As well as stone, projectile points were also made of worked wood, bone, antler, horn, or ivory; all of these are less common in the Americas. In regions where metallurgy emerged, projectile points were eventually made from copper, bronze, or iron, though the change was by no means immediate. In North America, some late prehistoric points were fashioned from copper that was mined in the Lake Superior region and elsewhere.
A large variety of prehistoric arrowheads, dart points, javelin points, and spear points have been discovered. Chert, obsidian, quartzite, quartz, and many other rocks and minerals were commonly used to make points in North America. The oldest projectile points found in North America were long thought to date from about 13,000 years ago, during the Paleo-Indian period, however recent evidence suggests that North American projectile points may date to as old as 15,500 years. Some of the more famous Paleo-Indian types include Clovis, Folsom and Dalton points.
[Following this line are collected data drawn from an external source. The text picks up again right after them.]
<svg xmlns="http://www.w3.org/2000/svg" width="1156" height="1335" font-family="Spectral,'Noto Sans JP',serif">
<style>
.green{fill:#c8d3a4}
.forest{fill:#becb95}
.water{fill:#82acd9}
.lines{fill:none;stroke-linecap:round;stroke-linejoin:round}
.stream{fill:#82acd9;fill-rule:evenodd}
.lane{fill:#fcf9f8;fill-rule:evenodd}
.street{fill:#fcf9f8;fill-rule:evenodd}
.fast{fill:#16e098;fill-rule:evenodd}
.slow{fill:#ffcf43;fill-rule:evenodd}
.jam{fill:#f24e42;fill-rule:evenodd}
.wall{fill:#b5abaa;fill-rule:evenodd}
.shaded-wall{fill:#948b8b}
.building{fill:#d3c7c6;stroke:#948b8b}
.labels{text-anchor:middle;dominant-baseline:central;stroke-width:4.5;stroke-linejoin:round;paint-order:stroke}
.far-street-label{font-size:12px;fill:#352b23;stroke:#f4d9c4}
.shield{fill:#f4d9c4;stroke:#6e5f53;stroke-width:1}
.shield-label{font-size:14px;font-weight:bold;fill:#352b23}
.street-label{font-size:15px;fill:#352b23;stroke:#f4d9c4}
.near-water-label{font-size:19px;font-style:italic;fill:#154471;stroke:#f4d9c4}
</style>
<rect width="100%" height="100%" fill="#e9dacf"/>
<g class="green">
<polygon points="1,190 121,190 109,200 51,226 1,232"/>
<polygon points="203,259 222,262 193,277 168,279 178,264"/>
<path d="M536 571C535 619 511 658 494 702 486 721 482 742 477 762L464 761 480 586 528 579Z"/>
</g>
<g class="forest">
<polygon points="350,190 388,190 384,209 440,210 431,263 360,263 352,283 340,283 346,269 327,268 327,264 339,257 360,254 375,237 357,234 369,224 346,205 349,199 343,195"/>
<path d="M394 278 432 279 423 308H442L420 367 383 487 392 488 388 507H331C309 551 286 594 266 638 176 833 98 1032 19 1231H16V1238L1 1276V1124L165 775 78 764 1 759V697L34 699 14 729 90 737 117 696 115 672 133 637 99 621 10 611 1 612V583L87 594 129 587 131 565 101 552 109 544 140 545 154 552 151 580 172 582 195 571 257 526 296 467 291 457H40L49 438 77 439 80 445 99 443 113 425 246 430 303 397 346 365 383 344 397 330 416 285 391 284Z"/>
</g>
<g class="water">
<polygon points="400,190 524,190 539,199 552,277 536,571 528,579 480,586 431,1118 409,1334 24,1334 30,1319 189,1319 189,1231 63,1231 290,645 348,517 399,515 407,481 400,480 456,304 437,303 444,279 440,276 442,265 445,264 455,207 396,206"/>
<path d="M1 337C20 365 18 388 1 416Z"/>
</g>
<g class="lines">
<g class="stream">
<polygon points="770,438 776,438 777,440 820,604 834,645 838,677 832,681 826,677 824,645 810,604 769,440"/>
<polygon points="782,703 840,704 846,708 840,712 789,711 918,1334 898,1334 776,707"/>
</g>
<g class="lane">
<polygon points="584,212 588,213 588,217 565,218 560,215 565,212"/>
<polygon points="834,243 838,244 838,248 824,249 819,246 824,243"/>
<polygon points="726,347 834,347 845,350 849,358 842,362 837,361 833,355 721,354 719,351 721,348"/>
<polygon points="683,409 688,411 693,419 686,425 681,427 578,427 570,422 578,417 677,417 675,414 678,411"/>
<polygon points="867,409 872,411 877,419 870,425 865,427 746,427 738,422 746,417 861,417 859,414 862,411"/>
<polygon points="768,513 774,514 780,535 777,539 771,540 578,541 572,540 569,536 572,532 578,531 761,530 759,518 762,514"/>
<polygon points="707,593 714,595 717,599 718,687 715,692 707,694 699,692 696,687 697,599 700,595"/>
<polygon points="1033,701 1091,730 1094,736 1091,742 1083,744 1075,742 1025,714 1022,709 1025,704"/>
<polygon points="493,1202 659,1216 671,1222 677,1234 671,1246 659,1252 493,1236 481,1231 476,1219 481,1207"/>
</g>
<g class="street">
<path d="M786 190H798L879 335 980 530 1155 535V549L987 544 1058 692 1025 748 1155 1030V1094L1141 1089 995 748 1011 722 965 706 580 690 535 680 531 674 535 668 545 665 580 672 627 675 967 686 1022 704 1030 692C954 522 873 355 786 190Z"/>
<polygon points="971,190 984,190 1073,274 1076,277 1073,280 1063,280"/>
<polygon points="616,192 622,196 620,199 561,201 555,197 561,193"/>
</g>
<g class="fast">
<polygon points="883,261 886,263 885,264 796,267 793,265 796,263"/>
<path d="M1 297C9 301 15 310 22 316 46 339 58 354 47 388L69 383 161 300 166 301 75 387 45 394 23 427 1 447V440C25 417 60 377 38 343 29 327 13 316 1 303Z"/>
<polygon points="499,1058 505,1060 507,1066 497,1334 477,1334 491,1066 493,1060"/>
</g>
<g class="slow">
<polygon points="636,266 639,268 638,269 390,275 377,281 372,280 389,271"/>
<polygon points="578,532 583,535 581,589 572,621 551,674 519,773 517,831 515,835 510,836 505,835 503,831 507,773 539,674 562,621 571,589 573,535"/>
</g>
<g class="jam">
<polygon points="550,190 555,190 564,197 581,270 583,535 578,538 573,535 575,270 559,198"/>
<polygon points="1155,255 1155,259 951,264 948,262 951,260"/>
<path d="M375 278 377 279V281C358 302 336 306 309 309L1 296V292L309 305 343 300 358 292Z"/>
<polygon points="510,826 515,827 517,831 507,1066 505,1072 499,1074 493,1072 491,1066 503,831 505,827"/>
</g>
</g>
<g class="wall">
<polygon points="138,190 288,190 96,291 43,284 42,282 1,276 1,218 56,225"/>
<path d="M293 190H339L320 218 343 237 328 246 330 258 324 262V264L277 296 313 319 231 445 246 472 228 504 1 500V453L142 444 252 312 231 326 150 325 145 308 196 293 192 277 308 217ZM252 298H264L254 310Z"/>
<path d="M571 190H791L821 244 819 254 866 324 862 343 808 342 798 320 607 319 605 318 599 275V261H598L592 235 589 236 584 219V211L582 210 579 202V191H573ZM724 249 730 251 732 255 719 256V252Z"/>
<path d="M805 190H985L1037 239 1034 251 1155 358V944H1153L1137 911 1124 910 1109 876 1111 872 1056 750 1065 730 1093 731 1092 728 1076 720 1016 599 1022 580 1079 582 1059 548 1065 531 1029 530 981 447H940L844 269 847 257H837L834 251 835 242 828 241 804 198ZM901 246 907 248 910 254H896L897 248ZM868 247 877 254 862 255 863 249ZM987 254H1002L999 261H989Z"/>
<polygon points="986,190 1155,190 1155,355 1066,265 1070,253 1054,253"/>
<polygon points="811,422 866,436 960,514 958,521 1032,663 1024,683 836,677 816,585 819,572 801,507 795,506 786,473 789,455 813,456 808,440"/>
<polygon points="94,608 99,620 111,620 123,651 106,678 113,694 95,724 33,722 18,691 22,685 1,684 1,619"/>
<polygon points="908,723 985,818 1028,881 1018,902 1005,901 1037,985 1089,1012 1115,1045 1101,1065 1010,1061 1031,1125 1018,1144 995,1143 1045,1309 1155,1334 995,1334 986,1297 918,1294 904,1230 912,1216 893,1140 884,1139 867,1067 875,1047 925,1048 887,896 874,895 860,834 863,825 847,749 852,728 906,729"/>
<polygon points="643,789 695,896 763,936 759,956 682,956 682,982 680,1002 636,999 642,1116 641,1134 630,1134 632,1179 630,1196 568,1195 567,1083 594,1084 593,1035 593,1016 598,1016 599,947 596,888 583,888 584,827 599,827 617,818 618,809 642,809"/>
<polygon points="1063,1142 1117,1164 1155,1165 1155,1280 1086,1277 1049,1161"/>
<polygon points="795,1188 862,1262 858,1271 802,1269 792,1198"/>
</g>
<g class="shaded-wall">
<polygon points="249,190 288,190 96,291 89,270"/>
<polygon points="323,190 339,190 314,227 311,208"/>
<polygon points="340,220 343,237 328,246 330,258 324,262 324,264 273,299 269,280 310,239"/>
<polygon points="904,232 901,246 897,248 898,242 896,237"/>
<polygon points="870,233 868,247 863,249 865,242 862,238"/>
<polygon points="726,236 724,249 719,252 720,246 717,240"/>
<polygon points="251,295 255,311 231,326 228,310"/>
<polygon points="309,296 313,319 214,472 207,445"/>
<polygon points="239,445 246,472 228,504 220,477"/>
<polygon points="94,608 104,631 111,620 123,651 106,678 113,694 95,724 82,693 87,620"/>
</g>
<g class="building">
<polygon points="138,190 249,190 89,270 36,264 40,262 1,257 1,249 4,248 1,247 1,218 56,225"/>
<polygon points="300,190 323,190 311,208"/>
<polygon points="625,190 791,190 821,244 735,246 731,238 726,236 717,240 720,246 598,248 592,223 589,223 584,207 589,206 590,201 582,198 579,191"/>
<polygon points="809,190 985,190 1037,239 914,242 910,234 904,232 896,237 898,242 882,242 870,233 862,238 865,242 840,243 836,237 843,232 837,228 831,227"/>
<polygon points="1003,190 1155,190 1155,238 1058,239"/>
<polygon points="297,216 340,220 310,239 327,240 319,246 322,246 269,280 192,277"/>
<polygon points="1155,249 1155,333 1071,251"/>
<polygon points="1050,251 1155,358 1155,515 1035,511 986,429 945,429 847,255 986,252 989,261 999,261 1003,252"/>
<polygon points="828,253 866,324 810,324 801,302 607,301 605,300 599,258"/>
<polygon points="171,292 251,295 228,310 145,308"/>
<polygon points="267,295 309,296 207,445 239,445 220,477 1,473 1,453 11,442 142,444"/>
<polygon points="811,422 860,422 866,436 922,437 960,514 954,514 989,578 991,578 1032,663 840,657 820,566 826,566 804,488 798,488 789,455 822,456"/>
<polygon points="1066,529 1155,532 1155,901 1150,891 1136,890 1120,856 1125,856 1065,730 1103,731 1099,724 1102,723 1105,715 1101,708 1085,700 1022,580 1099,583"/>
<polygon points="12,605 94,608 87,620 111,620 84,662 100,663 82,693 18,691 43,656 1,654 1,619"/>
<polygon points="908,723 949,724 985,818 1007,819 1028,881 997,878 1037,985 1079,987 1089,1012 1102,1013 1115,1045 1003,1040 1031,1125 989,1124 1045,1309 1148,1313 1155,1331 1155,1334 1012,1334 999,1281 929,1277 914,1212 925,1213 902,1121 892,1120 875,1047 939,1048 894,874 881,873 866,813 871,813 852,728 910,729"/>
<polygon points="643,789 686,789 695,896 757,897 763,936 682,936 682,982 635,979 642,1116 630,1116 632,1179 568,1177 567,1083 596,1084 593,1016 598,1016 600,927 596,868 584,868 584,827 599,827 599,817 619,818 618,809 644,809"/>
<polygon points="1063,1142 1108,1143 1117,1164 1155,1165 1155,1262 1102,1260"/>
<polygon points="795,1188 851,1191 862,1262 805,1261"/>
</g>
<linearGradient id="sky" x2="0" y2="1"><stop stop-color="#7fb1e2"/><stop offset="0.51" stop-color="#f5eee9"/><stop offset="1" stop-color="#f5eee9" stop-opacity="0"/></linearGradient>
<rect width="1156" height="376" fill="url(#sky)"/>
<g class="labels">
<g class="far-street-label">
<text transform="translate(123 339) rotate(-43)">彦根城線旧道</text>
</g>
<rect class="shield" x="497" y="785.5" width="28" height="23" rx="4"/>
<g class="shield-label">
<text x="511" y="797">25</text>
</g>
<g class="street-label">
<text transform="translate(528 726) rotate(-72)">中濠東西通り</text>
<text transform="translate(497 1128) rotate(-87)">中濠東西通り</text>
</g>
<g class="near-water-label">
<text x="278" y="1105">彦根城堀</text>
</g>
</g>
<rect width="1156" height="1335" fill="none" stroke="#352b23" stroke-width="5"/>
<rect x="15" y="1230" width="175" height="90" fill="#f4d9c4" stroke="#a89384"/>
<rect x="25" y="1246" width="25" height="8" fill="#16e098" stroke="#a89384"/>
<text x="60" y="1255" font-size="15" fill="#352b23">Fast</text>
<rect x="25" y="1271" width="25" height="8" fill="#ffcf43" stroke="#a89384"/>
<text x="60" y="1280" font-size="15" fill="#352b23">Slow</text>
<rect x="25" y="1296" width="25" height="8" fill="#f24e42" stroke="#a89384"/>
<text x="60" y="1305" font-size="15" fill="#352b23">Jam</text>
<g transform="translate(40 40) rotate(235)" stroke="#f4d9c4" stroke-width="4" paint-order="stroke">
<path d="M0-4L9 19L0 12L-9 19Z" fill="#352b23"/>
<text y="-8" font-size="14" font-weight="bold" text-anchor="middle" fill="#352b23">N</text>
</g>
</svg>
Projectile points fall into two general types: dart, javelin, or spear points and arrow points. Larger points were used to tip atlatl javelins or darts and spears. Arrow points are smaller and lighter than dart points, and were used to tip arrows. The question of how to distinguish an arrow point from a point used on a larger projectile is non-trivial. According to some investigators, the best indication is the width of the hafting area, which is thought to correlate to the width of the shaft. An alternative approach is to distinguish arrow points by their necessarily smaller size (weight, length, thickness).
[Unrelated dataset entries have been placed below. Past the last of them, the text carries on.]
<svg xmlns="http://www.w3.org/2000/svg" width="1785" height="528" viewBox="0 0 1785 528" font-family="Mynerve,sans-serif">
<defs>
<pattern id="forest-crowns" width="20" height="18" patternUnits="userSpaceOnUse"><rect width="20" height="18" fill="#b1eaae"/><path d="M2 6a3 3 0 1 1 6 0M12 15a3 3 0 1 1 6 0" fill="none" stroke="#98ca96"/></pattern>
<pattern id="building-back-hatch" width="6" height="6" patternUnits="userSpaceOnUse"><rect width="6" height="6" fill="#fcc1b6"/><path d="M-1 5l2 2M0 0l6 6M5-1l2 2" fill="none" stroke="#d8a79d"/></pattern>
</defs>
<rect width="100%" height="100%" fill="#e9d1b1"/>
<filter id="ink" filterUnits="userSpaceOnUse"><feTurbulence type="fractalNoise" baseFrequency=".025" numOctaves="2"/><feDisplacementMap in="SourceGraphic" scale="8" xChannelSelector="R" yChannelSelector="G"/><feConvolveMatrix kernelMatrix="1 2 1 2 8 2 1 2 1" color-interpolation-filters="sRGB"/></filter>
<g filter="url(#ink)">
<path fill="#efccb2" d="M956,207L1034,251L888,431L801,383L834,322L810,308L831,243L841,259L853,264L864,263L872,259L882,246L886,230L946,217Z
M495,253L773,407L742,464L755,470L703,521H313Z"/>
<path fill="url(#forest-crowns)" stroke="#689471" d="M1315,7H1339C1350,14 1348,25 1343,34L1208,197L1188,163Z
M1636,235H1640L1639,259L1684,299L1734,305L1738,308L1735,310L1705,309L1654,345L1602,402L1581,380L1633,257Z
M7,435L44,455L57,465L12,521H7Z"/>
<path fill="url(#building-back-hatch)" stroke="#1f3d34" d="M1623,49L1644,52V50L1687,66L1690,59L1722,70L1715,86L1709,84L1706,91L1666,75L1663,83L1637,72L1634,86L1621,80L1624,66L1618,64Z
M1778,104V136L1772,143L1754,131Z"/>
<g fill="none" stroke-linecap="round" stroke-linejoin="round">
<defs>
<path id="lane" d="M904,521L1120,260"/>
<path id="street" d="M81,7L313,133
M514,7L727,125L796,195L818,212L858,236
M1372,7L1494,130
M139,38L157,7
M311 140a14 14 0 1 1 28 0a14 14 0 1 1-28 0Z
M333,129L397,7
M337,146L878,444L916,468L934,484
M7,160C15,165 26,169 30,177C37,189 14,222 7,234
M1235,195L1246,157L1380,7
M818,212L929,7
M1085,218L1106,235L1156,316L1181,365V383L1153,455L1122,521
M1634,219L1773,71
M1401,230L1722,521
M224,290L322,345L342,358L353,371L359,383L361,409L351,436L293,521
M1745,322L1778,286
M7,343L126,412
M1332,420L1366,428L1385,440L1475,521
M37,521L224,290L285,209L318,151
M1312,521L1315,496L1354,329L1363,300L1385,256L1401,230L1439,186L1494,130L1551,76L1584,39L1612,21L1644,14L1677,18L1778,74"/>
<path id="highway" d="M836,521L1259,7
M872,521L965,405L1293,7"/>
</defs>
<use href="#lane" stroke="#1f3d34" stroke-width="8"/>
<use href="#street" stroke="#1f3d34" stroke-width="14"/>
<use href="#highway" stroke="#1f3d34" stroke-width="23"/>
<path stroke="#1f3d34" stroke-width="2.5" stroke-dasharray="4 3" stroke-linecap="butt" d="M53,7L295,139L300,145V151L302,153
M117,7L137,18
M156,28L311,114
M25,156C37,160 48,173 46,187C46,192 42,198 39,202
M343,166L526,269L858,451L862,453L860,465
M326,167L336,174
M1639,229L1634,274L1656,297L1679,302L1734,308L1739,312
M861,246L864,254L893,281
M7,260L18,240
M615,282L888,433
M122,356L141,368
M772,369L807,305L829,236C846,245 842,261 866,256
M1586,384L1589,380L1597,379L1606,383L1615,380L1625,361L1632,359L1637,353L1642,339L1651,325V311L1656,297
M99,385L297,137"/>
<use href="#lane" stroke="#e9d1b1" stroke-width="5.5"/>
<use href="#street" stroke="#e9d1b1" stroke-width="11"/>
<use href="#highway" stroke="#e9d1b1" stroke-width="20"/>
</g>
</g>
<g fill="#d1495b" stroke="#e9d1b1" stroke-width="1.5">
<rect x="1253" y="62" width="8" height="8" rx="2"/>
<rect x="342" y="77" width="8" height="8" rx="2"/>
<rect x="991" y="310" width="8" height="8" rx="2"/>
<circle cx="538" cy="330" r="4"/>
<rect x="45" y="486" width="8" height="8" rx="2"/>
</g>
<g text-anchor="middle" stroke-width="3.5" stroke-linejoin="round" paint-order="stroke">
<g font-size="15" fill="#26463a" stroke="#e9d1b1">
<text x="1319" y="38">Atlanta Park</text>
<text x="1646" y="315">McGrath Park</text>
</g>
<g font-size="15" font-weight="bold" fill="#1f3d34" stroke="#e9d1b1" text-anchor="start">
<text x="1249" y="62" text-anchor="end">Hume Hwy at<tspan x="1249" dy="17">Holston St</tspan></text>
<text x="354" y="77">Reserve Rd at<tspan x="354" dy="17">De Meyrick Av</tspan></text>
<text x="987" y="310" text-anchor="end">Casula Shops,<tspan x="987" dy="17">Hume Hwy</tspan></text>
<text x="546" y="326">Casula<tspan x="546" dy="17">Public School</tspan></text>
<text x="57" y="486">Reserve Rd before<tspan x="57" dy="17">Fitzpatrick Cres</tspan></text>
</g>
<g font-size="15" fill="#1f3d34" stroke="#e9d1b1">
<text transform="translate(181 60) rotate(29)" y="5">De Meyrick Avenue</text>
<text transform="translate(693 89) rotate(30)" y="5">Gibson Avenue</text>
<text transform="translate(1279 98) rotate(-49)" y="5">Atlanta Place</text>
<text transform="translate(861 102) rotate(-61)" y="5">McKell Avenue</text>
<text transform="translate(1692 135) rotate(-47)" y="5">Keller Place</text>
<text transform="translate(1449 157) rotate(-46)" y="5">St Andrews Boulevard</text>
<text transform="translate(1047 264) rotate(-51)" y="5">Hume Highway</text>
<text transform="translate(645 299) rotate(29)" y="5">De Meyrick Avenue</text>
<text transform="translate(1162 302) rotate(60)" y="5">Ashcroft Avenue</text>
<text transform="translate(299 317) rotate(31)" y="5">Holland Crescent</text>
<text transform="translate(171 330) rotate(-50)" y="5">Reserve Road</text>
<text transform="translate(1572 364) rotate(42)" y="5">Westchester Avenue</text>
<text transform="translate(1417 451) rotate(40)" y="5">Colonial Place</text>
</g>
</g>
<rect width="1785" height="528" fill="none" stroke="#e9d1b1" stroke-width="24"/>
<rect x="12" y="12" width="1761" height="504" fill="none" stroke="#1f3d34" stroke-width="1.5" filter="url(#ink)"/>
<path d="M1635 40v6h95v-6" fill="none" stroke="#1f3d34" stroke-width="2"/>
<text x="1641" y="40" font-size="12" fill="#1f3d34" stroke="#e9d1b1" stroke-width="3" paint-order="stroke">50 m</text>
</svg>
Projectile points come in an amazing variety of shapes and styles, which vary according to chronological periods, cultural identities, and intended functions.
Typological studies of projectile points have become more elaborate through the years. For instance, Gregory Perino began his categorical study of projectile point typology in the late 1950s. Collaborating with Robert Bell, he published a set of four volumes defining the known point types of that time. Perino followed this several years later with a three-volume study of "Selected Preforms, Points and Knives of the North American Indians". Another recent set of typological studies of North American projectile points has been produced by Noel Justice.